## Start Passage shown

The above two comments Erik made describe exactly what I'd like to
have at my disposal when I start designing a new system. I'd like to
make my reasons clear.
Experience showed me that a significant percentage of the systems my
company deploys have to keep some sort of history. Furthermore, in
almost all systems, we need a way to find out what happened to the
system in a specific period of time.
Having the possibility to set the "system time" at runtime (I even
considered the possibility of making it a user-level setting) would
allow me the following:
1) do a detailed "playback" of all system events
2) compare analysis on system objects in different moments, i.e. have
an instant time-dimension embedded in my system, to build data
warehouses upon
3) troubleshoot: when something fails (due to one reason or another),
it would be a lot easier to find the cause if the data wasn't somehow
overwritten. Obviously, if the problem was with the temporal
mechanisms themselves, this wouldn't work, but that's one of the
reason I'd like to automate construction of such a database.
4) security: no one can do anything within the system without there
being a clear trace of his/her actions in the system. Sure, log files
are fine, but they're much harder to automatically analyze in order to
find e.g. patterns of behaviour of the offending user etc.

## End Passage shown

- Objective 1: In the passage on keeping system history, what is the first thing the writer says setting the "system time" at runtime would allow?

## Start Task data

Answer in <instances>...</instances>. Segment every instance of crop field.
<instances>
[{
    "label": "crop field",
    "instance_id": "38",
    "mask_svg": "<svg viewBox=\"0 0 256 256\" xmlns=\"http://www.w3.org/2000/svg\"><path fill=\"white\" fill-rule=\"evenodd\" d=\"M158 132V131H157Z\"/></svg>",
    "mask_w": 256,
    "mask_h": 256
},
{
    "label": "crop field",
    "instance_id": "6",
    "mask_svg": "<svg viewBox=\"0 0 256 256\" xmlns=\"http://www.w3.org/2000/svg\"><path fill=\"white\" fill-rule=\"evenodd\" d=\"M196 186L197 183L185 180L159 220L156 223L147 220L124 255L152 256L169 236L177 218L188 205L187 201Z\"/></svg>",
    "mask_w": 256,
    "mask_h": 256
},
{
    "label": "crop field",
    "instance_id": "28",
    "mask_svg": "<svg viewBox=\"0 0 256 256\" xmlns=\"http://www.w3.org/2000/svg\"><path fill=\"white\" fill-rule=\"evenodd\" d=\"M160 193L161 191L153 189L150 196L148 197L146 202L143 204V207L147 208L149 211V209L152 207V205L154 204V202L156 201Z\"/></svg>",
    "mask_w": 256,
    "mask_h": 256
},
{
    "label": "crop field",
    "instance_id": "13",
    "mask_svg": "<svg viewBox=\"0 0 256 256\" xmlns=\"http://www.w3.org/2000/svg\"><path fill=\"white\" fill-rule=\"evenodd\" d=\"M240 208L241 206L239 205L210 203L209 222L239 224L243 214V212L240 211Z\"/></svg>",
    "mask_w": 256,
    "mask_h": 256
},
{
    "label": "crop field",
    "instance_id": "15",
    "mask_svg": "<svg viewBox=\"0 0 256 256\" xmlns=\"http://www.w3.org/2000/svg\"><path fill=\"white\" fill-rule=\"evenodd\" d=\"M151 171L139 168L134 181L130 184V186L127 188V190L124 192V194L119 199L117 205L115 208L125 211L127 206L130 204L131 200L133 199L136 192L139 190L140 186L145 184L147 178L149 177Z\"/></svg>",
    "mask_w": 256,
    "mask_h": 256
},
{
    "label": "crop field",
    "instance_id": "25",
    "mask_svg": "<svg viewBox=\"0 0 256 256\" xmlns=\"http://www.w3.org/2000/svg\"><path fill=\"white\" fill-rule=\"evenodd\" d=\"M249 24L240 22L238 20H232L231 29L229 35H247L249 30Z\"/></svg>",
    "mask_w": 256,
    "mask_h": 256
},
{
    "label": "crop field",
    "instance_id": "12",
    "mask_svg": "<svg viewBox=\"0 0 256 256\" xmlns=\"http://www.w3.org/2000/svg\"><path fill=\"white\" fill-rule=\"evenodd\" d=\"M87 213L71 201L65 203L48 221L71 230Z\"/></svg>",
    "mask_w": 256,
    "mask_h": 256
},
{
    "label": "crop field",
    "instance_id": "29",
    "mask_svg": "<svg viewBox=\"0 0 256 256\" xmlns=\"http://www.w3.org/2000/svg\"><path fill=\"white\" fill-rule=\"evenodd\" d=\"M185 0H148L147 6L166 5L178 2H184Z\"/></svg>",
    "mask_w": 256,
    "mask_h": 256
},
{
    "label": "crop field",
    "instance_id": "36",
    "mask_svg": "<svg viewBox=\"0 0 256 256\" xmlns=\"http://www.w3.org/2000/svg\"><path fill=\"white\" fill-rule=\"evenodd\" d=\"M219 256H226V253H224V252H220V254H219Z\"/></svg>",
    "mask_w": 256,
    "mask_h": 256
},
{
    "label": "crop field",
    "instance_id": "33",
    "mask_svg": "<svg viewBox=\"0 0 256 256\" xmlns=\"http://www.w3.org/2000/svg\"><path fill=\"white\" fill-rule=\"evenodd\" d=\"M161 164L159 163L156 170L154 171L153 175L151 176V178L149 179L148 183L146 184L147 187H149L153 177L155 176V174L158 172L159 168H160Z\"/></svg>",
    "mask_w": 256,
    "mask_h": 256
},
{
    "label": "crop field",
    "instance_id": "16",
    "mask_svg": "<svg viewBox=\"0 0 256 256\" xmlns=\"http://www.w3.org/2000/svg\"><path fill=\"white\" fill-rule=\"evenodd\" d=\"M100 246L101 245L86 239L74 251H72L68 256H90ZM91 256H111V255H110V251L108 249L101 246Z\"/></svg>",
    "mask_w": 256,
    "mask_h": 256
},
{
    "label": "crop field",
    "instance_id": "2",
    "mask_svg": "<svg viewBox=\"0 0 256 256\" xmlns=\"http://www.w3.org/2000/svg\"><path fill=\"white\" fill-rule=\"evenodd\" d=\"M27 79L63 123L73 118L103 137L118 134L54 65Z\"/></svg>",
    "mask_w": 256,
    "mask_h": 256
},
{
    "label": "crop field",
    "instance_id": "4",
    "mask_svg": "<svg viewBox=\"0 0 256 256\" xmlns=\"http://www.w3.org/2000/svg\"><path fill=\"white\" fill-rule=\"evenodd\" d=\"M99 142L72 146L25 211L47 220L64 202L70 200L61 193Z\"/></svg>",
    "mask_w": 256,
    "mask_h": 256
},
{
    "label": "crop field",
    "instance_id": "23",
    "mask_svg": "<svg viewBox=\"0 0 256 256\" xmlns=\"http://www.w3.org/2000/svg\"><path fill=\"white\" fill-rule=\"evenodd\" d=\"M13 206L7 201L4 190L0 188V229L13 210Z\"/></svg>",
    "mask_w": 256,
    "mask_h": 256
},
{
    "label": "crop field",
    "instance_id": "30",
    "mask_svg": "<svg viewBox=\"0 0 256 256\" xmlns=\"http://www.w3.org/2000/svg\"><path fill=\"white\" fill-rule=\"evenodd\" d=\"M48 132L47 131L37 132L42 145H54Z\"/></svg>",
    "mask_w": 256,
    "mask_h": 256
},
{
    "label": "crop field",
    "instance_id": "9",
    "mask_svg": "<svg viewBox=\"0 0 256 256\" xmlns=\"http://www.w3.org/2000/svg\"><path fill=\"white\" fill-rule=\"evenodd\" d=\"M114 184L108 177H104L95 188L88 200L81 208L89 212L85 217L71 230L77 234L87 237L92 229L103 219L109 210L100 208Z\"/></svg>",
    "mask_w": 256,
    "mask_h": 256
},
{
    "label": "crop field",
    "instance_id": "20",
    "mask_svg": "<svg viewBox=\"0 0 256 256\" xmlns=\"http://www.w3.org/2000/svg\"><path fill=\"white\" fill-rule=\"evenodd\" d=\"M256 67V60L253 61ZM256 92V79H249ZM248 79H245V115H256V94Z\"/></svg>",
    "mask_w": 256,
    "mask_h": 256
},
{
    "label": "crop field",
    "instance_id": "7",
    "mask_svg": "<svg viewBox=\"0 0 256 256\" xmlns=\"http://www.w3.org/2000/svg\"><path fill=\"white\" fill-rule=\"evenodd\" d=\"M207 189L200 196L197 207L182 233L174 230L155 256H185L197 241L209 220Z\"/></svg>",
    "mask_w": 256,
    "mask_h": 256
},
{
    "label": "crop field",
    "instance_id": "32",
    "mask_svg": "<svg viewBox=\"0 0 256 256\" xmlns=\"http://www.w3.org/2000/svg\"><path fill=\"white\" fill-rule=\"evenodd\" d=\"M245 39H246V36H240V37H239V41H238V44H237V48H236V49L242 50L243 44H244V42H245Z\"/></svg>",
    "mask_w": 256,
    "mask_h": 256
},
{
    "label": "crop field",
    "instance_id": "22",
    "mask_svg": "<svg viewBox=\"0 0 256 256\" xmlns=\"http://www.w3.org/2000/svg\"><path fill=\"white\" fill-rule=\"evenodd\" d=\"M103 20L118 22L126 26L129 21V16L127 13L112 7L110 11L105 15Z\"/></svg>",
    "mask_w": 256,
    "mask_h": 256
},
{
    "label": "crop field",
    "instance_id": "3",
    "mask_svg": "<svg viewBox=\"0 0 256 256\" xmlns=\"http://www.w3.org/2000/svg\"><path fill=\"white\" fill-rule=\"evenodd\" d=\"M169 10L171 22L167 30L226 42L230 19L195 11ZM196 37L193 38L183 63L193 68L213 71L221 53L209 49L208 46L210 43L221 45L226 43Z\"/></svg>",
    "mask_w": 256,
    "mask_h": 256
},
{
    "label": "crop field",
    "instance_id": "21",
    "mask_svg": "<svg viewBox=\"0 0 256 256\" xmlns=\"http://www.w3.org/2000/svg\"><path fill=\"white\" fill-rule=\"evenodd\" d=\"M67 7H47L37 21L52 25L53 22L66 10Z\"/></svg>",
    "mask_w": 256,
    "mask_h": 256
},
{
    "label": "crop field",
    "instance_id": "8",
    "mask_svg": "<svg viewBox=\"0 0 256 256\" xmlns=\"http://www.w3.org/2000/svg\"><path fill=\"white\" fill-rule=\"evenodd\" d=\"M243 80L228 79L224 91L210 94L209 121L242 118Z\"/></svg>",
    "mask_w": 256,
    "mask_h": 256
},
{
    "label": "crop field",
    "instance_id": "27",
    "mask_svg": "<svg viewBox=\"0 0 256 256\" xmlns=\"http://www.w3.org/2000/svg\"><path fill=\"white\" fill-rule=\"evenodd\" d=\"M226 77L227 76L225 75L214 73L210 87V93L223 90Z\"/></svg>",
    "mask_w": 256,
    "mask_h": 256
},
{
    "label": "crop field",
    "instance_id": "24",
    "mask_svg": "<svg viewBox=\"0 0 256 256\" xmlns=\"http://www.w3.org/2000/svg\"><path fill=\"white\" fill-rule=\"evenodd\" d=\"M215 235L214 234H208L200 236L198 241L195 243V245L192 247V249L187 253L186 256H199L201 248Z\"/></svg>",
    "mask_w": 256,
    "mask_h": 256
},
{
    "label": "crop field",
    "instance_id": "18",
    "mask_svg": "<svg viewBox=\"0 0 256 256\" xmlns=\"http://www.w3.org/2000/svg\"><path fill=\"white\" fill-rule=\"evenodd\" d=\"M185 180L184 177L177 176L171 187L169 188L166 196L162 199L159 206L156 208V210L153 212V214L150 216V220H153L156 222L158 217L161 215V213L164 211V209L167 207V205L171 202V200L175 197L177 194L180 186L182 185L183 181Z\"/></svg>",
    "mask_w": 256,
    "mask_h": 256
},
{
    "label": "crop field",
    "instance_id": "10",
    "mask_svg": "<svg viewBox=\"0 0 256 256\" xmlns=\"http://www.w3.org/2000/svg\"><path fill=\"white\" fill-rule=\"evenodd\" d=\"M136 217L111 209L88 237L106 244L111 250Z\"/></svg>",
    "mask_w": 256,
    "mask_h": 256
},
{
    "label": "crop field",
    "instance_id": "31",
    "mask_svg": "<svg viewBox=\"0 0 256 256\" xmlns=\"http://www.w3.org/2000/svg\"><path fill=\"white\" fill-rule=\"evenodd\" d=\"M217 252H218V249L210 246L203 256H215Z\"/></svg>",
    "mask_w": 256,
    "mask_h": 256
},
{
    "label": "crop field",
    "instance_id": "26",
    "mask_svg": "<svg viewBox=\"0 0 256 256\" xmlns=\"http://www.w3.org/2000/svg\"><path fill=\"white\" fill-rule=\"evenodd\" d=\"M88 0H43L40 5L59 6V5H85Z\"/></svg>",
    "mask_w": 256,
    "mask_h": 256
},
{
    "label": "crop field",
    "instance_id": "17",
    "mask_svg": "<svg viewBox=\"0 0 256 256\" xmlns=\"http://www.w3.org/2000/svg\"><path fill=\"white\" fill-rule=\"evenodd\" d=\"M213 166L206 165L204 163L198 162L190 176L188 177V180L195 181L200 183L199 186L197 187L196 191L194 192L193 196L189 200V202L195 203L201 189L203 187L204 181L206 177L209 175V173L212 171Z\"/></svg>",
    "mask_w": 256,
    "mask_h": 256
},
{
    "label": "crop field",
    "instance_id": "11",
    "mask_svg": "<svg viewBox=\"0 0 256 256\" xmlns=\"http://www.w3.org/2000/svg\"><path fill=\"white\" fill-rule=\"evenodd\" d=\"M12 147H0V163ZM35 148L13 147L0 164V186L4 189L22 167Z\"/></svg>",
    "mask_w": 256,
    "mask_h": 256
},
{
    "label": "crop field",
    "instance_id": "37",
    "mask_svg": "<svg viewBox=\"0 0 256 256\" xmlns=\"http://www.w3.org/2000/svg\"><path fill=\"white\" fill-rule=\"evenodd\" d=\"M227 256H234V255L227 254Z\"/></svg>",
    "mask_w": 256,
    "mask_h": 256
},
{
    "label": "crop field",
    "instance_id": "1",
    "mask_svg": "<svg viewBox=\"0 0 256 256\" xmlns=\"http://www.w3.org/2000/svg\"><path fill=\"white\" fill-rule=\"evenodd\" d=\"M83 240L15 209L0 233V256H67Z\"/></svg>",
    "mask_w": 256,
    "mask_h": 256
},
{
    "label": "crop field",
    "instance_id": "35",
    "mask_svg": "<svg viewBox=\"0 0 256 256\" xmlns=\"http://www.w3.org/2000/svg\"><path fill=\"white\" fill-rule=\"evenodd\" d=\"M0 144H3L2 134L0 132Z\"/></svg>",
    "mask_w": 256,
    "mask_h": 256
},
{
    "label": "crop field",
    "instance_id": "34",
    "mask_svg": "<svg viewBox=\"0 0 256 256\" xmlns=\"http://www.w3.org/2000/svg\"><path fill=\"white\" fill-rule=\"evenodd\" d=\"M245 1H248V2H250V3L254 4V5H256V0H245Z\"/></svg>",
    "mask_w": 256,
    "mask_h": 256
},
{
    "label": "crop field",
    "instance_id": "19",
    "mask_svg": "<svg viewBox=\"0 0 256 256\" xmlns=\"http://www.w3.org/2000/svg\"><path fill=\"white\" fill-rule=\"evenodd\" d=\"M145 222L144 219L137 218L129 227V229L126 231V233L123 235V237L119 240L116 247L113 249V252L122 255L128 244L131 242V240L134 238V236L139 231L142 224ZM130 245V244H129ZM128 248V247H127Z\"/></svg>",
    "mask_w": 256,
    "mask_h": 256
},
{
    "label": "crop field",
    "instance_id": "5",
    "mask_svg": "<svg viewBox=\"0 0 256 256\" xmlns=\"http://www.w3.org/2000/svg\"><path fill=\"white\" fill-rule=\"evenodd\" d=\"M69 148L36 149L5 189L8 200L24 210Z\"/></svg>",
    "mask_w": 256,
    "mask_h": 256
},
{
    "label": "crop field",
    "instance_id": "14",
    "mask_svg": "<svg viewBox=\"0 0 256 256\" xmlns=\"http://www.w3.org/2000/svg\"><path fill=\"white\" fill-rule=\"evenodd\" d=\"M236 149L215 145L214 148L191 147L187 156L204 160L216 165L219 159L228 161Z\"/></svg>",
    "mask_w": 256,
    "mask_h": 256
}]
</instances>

## End Task data

- Objective 2: Please state how many lines in the rows above contain the string "instances", counting case as significant. Give only the number.

- Answer 1: A detailed "playback" of all system events.

- Answer 2: 3